Alex Bryan: PowerShares FTSE RAFI US 1000 ETF (PRF) offers a distinctive value strategy. It invests in a broad swath of large- and mid-cap U.S. stocks. However, rather than weighting them by market capitalization as most index funds do, it assigns weightings according to fundamental measures of size, including sales, cash flow, book value, and dividends (where applicable). This introduces a value tilt in two ways: First, it causes the fund to overweight stocks that are trading at low multiples with these metrics and underweight more expensive stocks relative to a market-cap-weighted benchmark.

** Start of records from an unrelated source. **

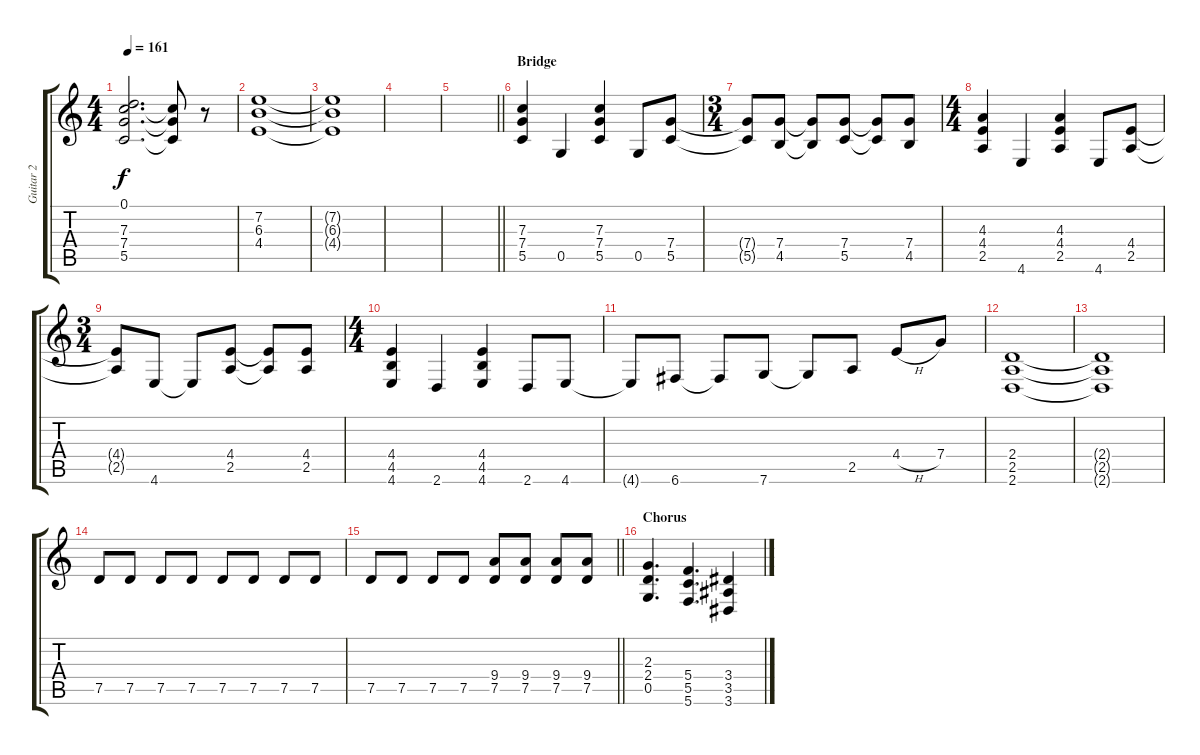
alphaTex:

\track ("Guitar 2" "Guitar 2") {instrument overdrivenguitar}
\staff {score tabs}
\tuning (D4 A3 F3 C3 G2 C2) {hide}
\ts (4 4)
\tempo 161
\clef g2
\ks c
(0.1 7.3{t} 7.4{t} 5.5{t}).2{d dy f} (7.3{t} 7.4{t} 5.5{t}).8 r.8{volume 13} |
(7.2 6.3 4.4).1{volume 0} |
(7.2{t} 6.3{t} 4.4{t}).1 |
|
\barLineRight lightlight
|
\section ("" "Bridge")
(7.3 7.4 5.5).4{volume 12} 0.5.4 (7.3 7.4 5.5).4 0.5.8 (7.4 5.5).8 |
\ts (3 4)
(7.4{t} 5.5{t}).8 (7.4 4.5).8 (7.4{t} 4.5{t}).8 (7.4 5.5).8 (7.4{t} 5.5{t}).8 (7.4 4.5).8 |
\ts (4 4)
(4.3 4.4 2.5).4 4.6.4 (4.3 4.4 2.5).4 4.6.8 (4.4 2.5).8 |
\ts (3 4)
(4.4{t} 2.5{t}).8 4.6.8 4.6{t}.8 (4.4 2.5).8 (4.4{t} 2.5{t}).8 (4.4 2.5).8 |
\ts (4 4)
(4.4 4.5 4.6).4 2.6.4 (4.4 4.5 4.6).4 2.6.8 4.6.8 |
4.6{t}.8 6.6.8 6.6{t}.8 7.6.8 7.6{t}.8 2.5.8 4.4{h}.8 7.4.8 |
(2.4 2.5 2.6).1 |
(2.4{t} 2.5{t} 2.6{t}).1 |
7.5.8 7.5.8 7.5.8 7.5.8 7.5.8 7.5.8 7.5.8 7.5.8 |
\barLineRight lightlight
7.5.8 7.5.8 7.5.8 7.5.8 (9.4 7.5).8 (9.4 7.5).8 (9.4 7.5).8 (9.4 7.5).8 |
\section ("" "Chorus")
(2.3 2.4 0.5).4{d} (5.4 5.5 5.6).4{d} (3.4 3.5 3.6).4
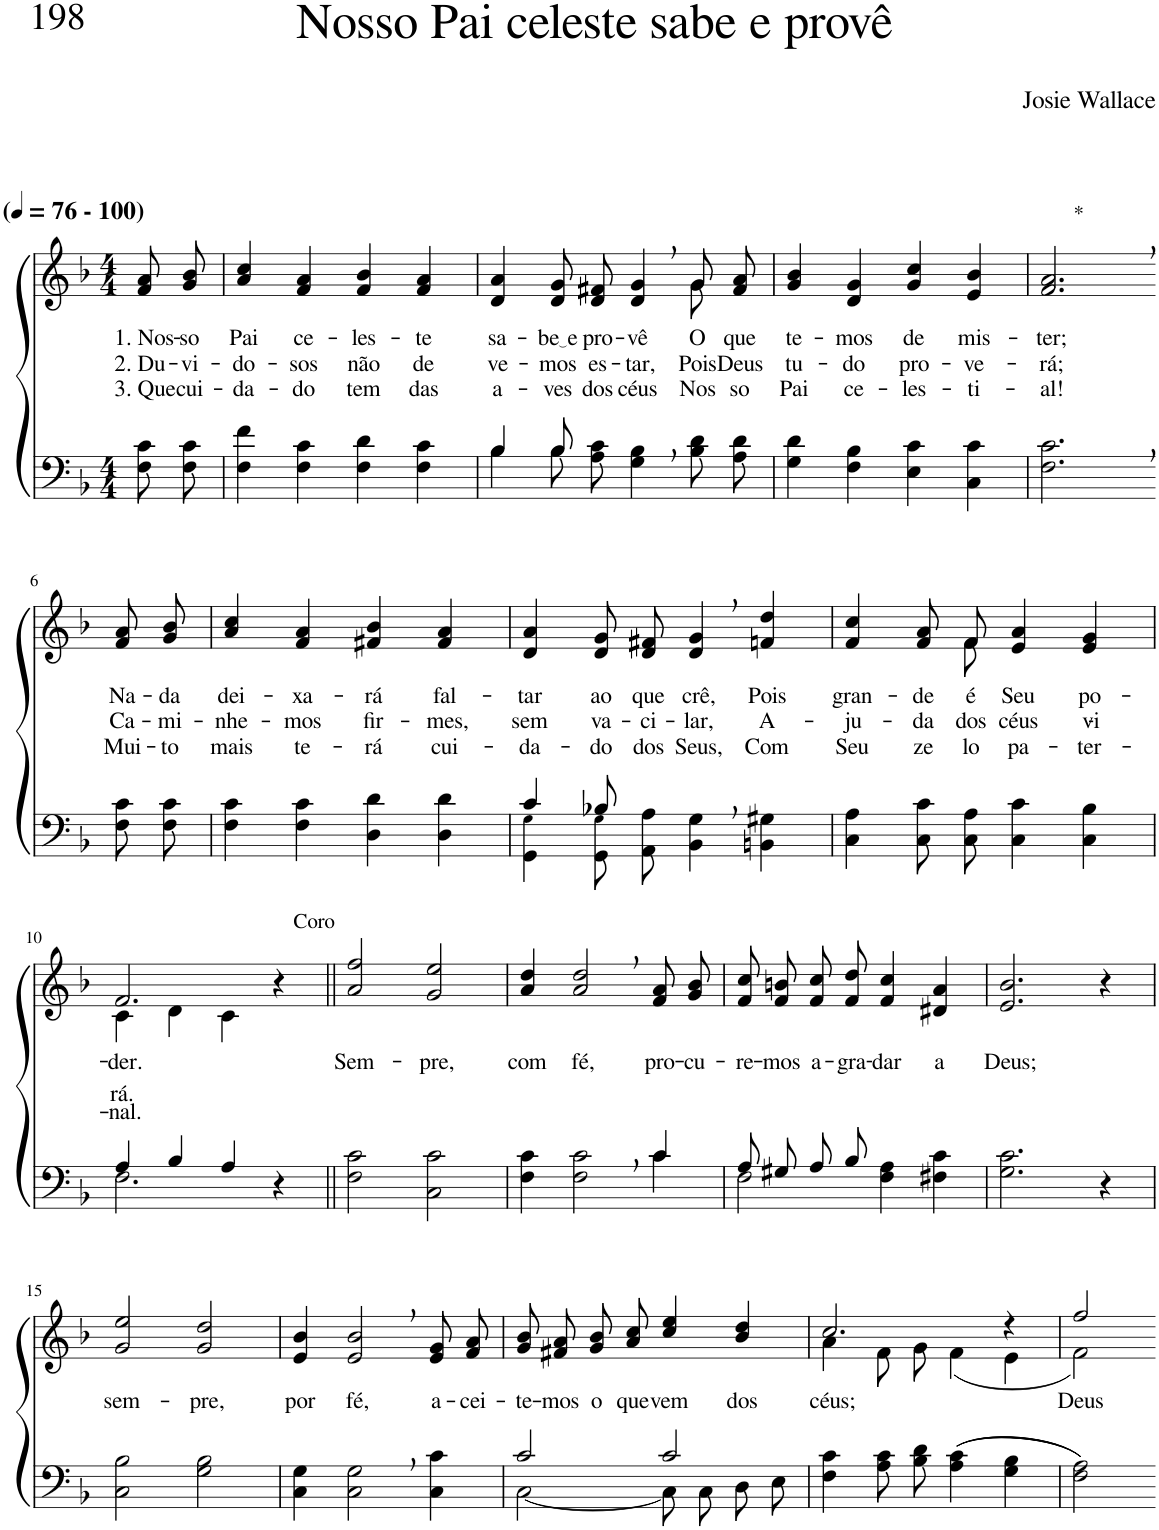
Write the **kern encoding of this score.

**kern	**kern	**text	**text	**text
*part2	*part1	*part1	*part1	*part1
*staff2	*staff1	*staff1	*staff1	*staff1
*I"Parte III e IV	*I"Parte I e II	*	*	*
*clefF4	*clefG2	*	*	*
*Trd2c3	*Trd2c3	*	*	*
*k[b-]	*k[b-]	*	*	*
*M4/4	*M4/4	*	*	*
*MM76	*MM76	*	*	*
=1	=1	=1	=1	=1
!	!LO:TX:a:B:t=(	!	!	!
!	!LO:TX:a:B:t=- 100)	!	!	!
!	!	!LO:LY:b	!LO:LY:b	!LO:LY:b
8F\ 8c\L	8f/ 8a/L	1. Nos-	2. Du-	3. Que
!	!	!LO:LY:b	!LO:LY:b	!LO:LY:b
8F\ 8c\J	8g/ 8b-/J	-so	-vi-	cui-
=2	=2	=2	=2	=2
!	!	!LO:LY:b	!LO:LY:b	!LO:LY:b
4F\ 4f\	4a/ 4cc/	Pai	-do-	-da-
!	!	!LO:LY:b	!LO:LY:b	!LO:LY:b
4F\ 4c\	4f/ 4a/	ce-	-sos	-do
!	!	!LO:LY:b	!LO:LY:b	!LO:LY:b
4F\ 4d\	4f/ 4b-/	-les-	não	tem
!	!	!LO:LY:b	!LO:LY:b	!LO:LY:b
4F\ 4c\	4f/ 4a/	-te	de-	das
=3	=3	=3	=3	=3
*^	*^	*	*	*
!	!	!	!	!LO:LY:b	!LO:LY:b	!LO:LY:b
4B-/	4B-\	2.ryy	4d/ 4a/	sa-	-ve-	a-
!	!	!	!	!LO:LY:b	!LO:LY:b	!LO:LY:b
8B-\L	8B-\	.	8d/ 8g/L	be e	-mos	-ves
!	!	!	!	!LO:LY:b	!LO:LY:b	!LO:LY:b
8A\ 8c\J	2ryy	.	8d/ 8f#X/J	pro-	es-	dos
!	!	!	!	!LO:LY:b	!LO:LY:b	!LO:LY:b
4G\, 4B-\,	.	.	4d/ 4g/	-vê	-tar,	céus
!	!	!	!	!LO:LY:b	!LO:LY:b	!LO:LY:b
8B-\ 8d\L	.	8g\	8g/L	O	Pois	Nos-
!	!	!	!	!LO:LY:b	!LO:LY:b	!LO:LY:b
8A\ 8d\J	8ryy	8ryy	8f#/ 8a/J	que	Deus	-so
=4	=4	=4	=4	=4	=4	=4
!	!	!	!	!LO:LY:b	!LO:LY:b	!LO:LY:b
*v	*v	*	*	*	*	*
*	*v	*v	*	*	*
4G\ 4d\	4g/ 4b-/	te-	tu-	Pai
!	!	!LO:LY:b	!LO:LY:b	!LO:LY:b
4F\ 4B-\	4d/ 4g/	-mos	-do	ce-
!	!	!LO:LY:b	!LO:LY:b	!LO:LY:b
4E\ 4c\	4g/ 4cc/	de	pro-	-les-
!	!	!LO:LY:b	!LO:LY:b	!LO:LY:b
4C\ 4c\	4e/ 4b-/	mis-	-ve-	-ti-
=5	=5	=5	=5	=5
!	!LO:TX:a:t=*	!	!	!
!	!	!LO:LY:b	!LO:LY:b	!LO:LY:b
2.F\, 2.c\,	2.f/, 2.a/,	-ter;	-rá;	-al!
!!LO:LB:g=z
=6-	=6-	=6-	=6-	=6-
!	!	!LO:LY:b	!LO:LY:b	!LO:LY:b
8F\ 8c\L	8f/ 8a/L	Na-	Ca-	Mui-
!	!	!LO:LY:b	!LO:LY:b	!LO:LY:b
8F\ 8c\J	8g/ 8b-/J	-da	-mi-	-to
=7	=7	=7	=7	=7
!	!	!LO:LY:b	!LO:LY:b	!LO:LY:b
4F\ 4c\	4a/ 4cc/	dei-	-nhe-	mais
!	!	!LO:LY:b	!LO:LY:b	!LO:LY:b
4F\ 4c\	4f/ 4a/	-xa-	-mos	te-
!	!	!LO:LY:b	!LO:LY:b	!LO:LY:b
4D\ 4d\	4f#X/ 4b-/	-rá	fir-	-rá
!	!	!LO:LY:b	!LO:LY:b	!LO:LY:b
4D\ 4d\	4f#/ 4a/	fal-	-mes,	cui-
=8	=8	=8	=8	=8
*^	*	*	*	*
!	!	!	!LO:LY:b	!LO:LY:b	!LO:LY:b
4c/	4GG\ 4G!\	4d/ 4a/	-tar	sem	-da-
!	!	!	!LO:LY:b	!LO:LY:b	!LO:LY:b
8B-X\L	8GG\ 8G!\	8d/ 8g/L	ao	va-	-do
!	!	!	!LO:LY:b	!LO:LY:b	!LO:LY:b
8AA\ 8A\J	2ryy	8d/ 8f#X/J	que	-ci-	dos
!	!	!	!LO:LY:b	!LO:LY:b	!LO:LY:b
4BB-\, 4G\,	.	4d/, 4g/,	crê,	-lar,	Seus,
!	!	!	!LO:LY:b	!LO:LY:b	!LO:LY:b
4BBn\ 4G#X\	.	4fn/ 4dd/	Pois	A-	Com
.	8ryy	.	.	.	.
=9	=9	=9	=9	=9	=9
!	!	!	!LO:LY:b	!LO:LY:b	!LO:LY:b
*v	*v	*^	*	*	*
4C\ 4A\	4f/ 4cc/	4.ryy	gran-	-ju-	Seu
!	!	!	!LO:LY:b	!LO:LY:b	!LO:LY:b
8C\ 8c\L	8f/ 8a/L	.	-de	-da	ze-
!	!	!	!LO:LY:b	!LO:LY:b	!LO:LY:b
8C\ 8A\J	8f/J	8f\	é	dos	-lo
!	!	!	!LO:LY:b	!LO:LY:b	!LO:LY:b
4C\ 4c\	4e/ 4a/	2ryy	Seu	céus	pa-
!	!	!	!LO:LY:b	!LO:LY:b	!LO:LY:b
4C\ 4B-\	4e/ 4g/	.	po-	vi-	-ter-
!!LO:LB:g=z	!!
=10	=10	=10	=10	=10	=10
*^	*	*	*	*	*
!	!	!	!	!LO:LY:b	!	!LO:LY:b
!	!	!	!	!LO:LY:b	!	!
4A/	2.F\	2.f/	4c\	-rá.	.	-nal.
4B-/	.	.	4d\	.	.	.
4A/	.	.	4c\	.	.	.
!	!	!LO:TX:a:t=Coro	!	!	!	!
4r	4ryy	4r	4ryy	.	.	.
=11||	=11||	=11||	=11||	=11||	=11||	=11||
!	!	!	!	!LO:LY:b	!	!
*v	*v	*	*	*	*	*
*	*v	*v	*	*	*
2F\ 2c\	2a/ 2ff/	Sem-	.	.
!	!	!LO:LY:b	!	!
2C\ 2c\	2g/ 2ee/	-pre,	.	.
=12	=12	=12	=12	=12
*^	*	*	*	*
!	!	!	!LO:LY:b	!	!
2.ryy	4F\ 4c\	4a/ 4dd/	com	.	.
!	!	!	!LO:LY:b	!	!
.	2F\ 2c\	2a/, 2dd/,	fé,	.	.
!	!	!	!LO:LY:b	!	!
4c/	4c\	8f/ 8a/L	pro-	.	.
!	!	!	!LO:LY:b	!	!
.	.	8g/ 8b-/J	-cu-	.	.
=13	=13	=13	=13	=13	=13
!	!	!	!LO:LY:b	!	!
8A/L	2F\	8f/ 8cc/L	-re-	.	.
!	!	!	!LO:LY:b	!	!
8G#X/J	.	8f/ 8bn/J	-mos	.	.
!	!	!	!LO:LY:b	!	!
8A/L	.	8f/ 8cc/L	a-	.	.
!	!	!	!LO:LY:b	!	!
8B-/J	.	8f/ 8dd/J	-gra-	.	.
!	!	!	!LO:LY:b	!	!
2ryy	4F\ 4A\	4f/ 4cc/	-dar	.	.
!	!	!	!LO:LY:b	!	!
.	4F#X\ 4c\	4d#X/ 4a/	a	.	.
=14	=14	=14	=14	=14	=14
!	!	!	!LO:LY:b	!	!
*v	*v	*	*	*	*
2.G\ 2.c\	2.e/ 2.b-/	Deus;	.	.
4r	4r	.	.	.
!!LO:LB:g=z
=15	=15	=15	=15	=15
!	!	!LO:LY:b	!	!
2C\ 2B-\	2g/ 2ee/	sem-	.	.
!	!	!LO:LY:b	!	!
2G\ 2B-\	2g/ 2dd/	-pre,	.	.
=16	=16	=16	=16	=16
!	!	!LO:LY:b	!	!
4C\ 4G\	4e/ 4b-/	por	.	.
!	!	!LO:LY:b	!	!
2C\, 2G\,	2e/, 2b-/,	fé,	.	.
!	!	!LO:LY:b	!	!
4C\ 4c\	8e/ 8g/L	a-	.	.
!	!	!LO:LY:b	!	!
.	8f/ 8a/J	-cei-	.	.
=17	=17	=17	=17	=17
*^	*	*	*	*
!	!	!	!LO:LY:b	!	!
2c/	[2C\	8g/ 8b-/L	-te-	.	.
!	!	!	!LO:LY:b	!	!
.	.	8f#X/ 8a/J	-mos	.	.
!	!	!	!LO:LY:b	!	!
.	.	8g/ 8b-/L	o	.	.
!	!	!	!LO:LY:b	!	!
.	.	8a/ 8cc/J	que	.	.
!	!	!	!LO:LY:b	!	!
2c/	8C\L]	4cc/ 4ee/	vem	.	.
.	8C\J	.	.	.	.
!	!	!	!LO:LY:b	!	!
.	8D\L	4b-/ 4dd/	dos	.	.
.	8E\J	.	.	.	.
=18	=18	=18	=18	=18	=18
*	*	*^	*	*	*
!	!	!	!	!LO:LY:b	!	!
*v	*v	*	*	*	*	*
4F\ 4c\	2.cc/	4a\	céus;	.	.
8A\ 8c\L	.	8f\L	.	.	.
8B-\ 8d\J	.	8g\J	.	.	.
((4A\ 4c\	.	(4f\	.	.	.
4G\ 4B-\	4r	4e\	.	.	.
=19	=19	=19	=19	=19	=19
!	!	!	!LO:LY:b	!	!
2F\ 2A\))	2ff/	2f\)	Deus	.	.
*	*v	*v	*	*	*
=-	=-	=-	=-	=-
*-	*-	*-	*-	*-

Secondly, fundamental weighting causes the fund to increase its exposure to stocks that have become cheaper relative to their peers when it rebalances and trim back on positions that have become more expensive. These disciplined bets against the market may help the fund more effectively profit from mean reversion in valuations than market-cap-weighted value funds. However, they can also increase its exposure to stocks with deteriorating fundamentals because accounting metrics are usually slower to pick up on that than market prices.
From its inception in December 2005 through June 2015, the fund has outperformed the Russell 1000 Value Index by 1.4% annualized. But most of this outperformance occurred during 2009, partially as an accident of timing. The fund rebalanced in March 2009, increasing its exposure to the most beaten-down stocks around the time they reached bottom. When the market started to rebound, these stocks outperformed. Had the fund rebalanced at some other time, its performance advantage probably would have been smaller. While the fund will likely have a smaller edge going forward, its disciplined rebalancing approach can still help, particularly when valuations are unusually high or low.